Maurice a connu une année touristique record en 2025. Les recettes ont atteint environ 2,2 milliards de dollars américains, et le secteur hôtelier en a pleinement profité. Les hôtels ont affiché des taux d’occupation plus élevés, des séjours plus longs et des tarifs en hausse.
Début 2026, une vague de déclarations de dividendes a traversé les principaux groupes hôteliers de l’île. Lux Island Resorts a ouvert le bal le 22 janvier, porté par une occupation renforcée et une capitalisation boursière de Rs 6,65 milliards. New Mauritius Hotels, la société mère de Beachcomber Resorts, a suivi le 10 février avec une solide croissance du chiffre d’affaires et de l’EBITDA (bénéfice avant intérêts, impôts, dépréciations et amortissements) dès les premiers mois de son exercice financier.
Attitude Property Ltd a déclaré Rs 0,35 par action le 4 février. Beachcomber Hospitality Investments a bouclé le cycle le 27 janvier. Quatre grands groupes, tous distribuant des dividendes en l’espace de quelques semaines. Ce n’est pas un hasard.
Les grandes marques s’installent
Quand les profits augmentent, l’intérêt international suit. RIU Hotels and Resorts s’apprête à ouvrir un complexe de trois hôtels sur la péninsule du Morne, après un investissement de soixante-dix millions d’euros pour adapter le site à son modèle tout compris. De son côté, Hilton a signé son premier Hilton Garden Inn à Phoenix, près du pôle d’affaires d’Ebène. Cet établissement de cent trente-cinq chambres cible les voyageurs d’affaires et offre un point d’entrée plus accessible sur le marché mauricien. L’ouverture est prévue fin 2026.
La montée du Lux-Scaping
Les habitudes de voyage évoluent également. Selon une étude de Marriott Bonvoy Research, soixante-quatre pour cent des voyageurs de la région EMEA réservent désormais un court séjour haut de gamme en début ou en fin de vacances. Le secteur appelle cette tendance le « lux-scaping ». La Génération Z et les Millennials mènent cette évolution, privilégiant les soins spa privés, les excursions en bateau sur mesure et les suites premium plutôt que des séjours prolongés à budget serré. C’est un choix d’intensité plutôt que de durée.

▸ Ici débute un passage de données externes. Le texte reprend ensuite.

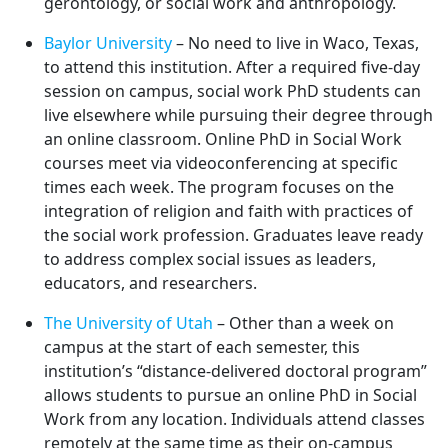
gerontology, or social work and anthropology.
Baylor University
– No need to live in Waco, Texas,
to attend this institution. After a required five-day
session on campus, social work PhD students can
live elsewhere while pursuing their degree through
an online classroom. Online PhD in Social Work
courses meet via videoconferencing at specific
times each week. The program focuses on the
integration of religion and faith with practices of
the social work profession. Graduates leave ready
to address complex social issues as leaders,
educators, and researchers.
The University of Utah
– Other than a week on
campus at the start of each semester, this
institution’s “distance-delivered doctoral program”
allows students to pursue an online PhD in Social
Work from any location. Individuals attend classes
remotely at the same time as their on-campus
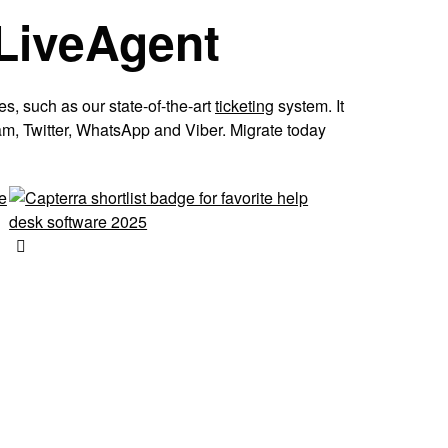
 LiveAgent
es, such as our state-of-the-art
ticketing
system. It
am, Twitter, WhatsApp and Viber. Migrate today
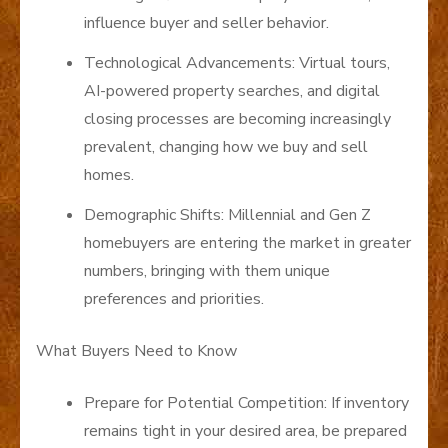
influence buyer and seller behavior.
Technological Advancements: Virtual tours,
AI-powered property searches, and digital
closing processes are becoming increasingly
prevalent, changing how we buy and sell
homes.
Demographic Shifts: Millennial and Gen Z
homebuyers are entering the market in greater
numbers, bringing with them unique
preferences and priorities.
What Buyers Need to Know
Prepare for Potential Competition: If inventory
remains tight in your desired area, be prepared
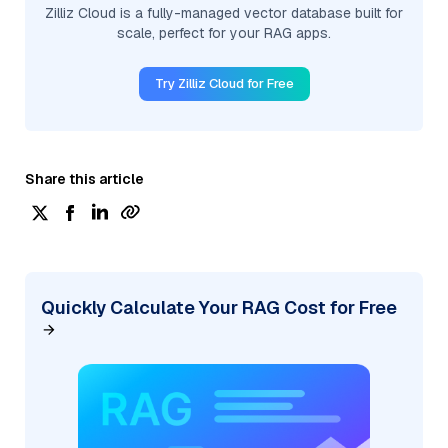
Zilliz Cloud is a fully-managed vector database built for
scale, perfect for your RAG apps.
Try Zilliz Cloud for Free
Share this article
Quickly Calculate Your RAG Cost for Free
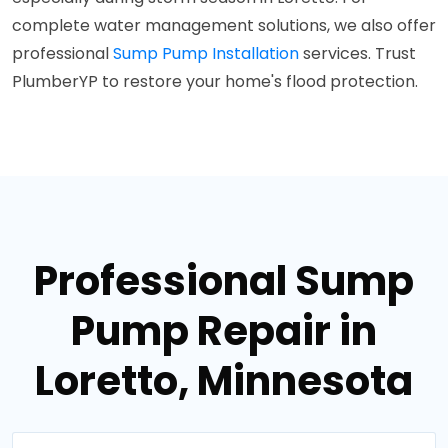
complete water management solutions, we also offer
professional
Sump Pump Installation
services. Trust
PlumberYP to restore your home's flood protection.
Professional Sump
Pump Repair in
Loretto, Minnesota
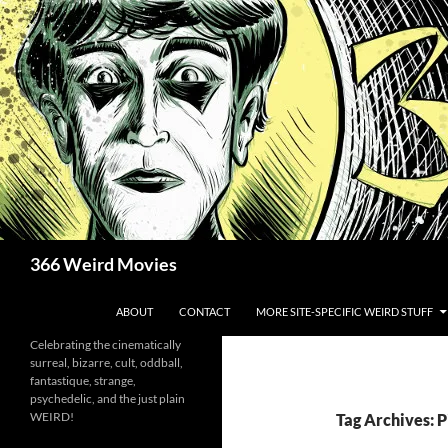
Skip
to
content
Search
366 Weird Movies
ABOUT
CONTACT
MORE SITE-SPECIFIC WEIRD STUFF
Celebrating the cinematically
surreal, bizarre, cult, oddball,
fantastique, strange,
psychedelic, and the just plain
WEIRD!
Tag Archives: 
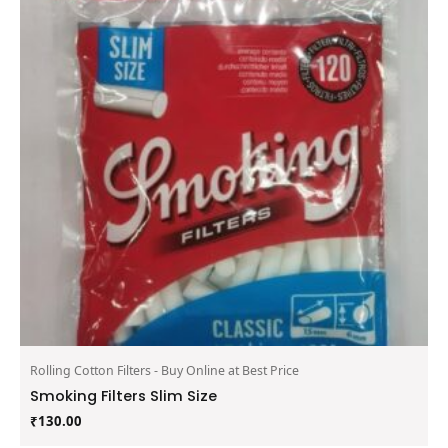
Rolling Cotton Filters - Buy Online at Best Price
Smoking Filters Slim Size
₹
130.00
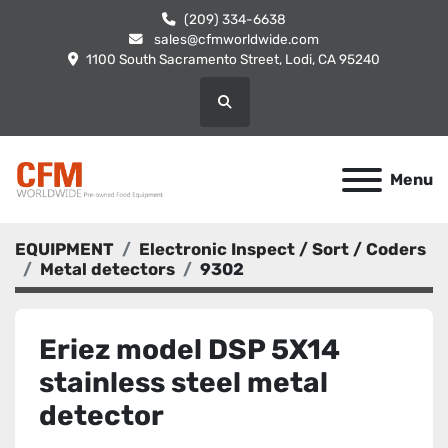
(209) 334-6638
sales@cfmworldwide.com
1100 South Sacramento Street, Lodi, CA 95240
Search
Menu
EQUIPMENT
Electronic Inspect / Sort / Coders
Metal detectors
9302
Eriez model DSP 5X14
stainless steel metal
detector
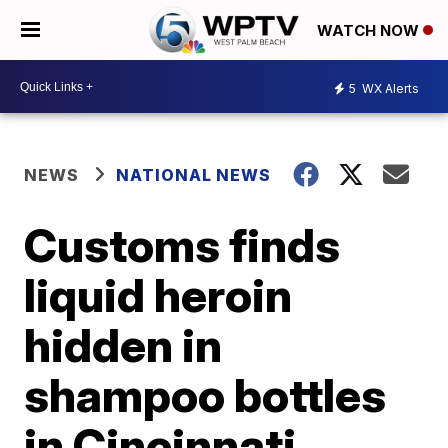
WATCH NOW
5
WX Alerts
NEWS
NATIONAL NEWS
Customs finds
liquid heroin
hidden in
shampoo bottles
in Cincinnati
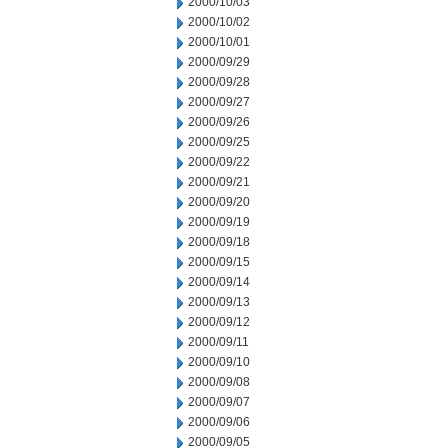
2000/10/03
2000/10/02
2000/10/01
2000/09/29
2000/09/28
2000/09/27
2000/09/26
2000/09/25
2000/09/22
2000/09/21
2000/09/20
2000/09/19
2000/09/18
2000/09/15
2000/09/14
2000/09/13
2000/09/12
2000/09/11
2000/09/10
2000/09/08
2000/09/07
2000/09/06
2000/09/05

Pour une île déjà synonyme d’hospitalité de luxe, c’est un vent favorable à surveiller de près. Des recettes record, de nouveaux opérateurs internationaux et une clientèle qui privilégie de plus en plus la qualité plutôt que la durée. Maurice aborde 2026 avec le genre d’élan dont la plupart des destinations ne font que rêver.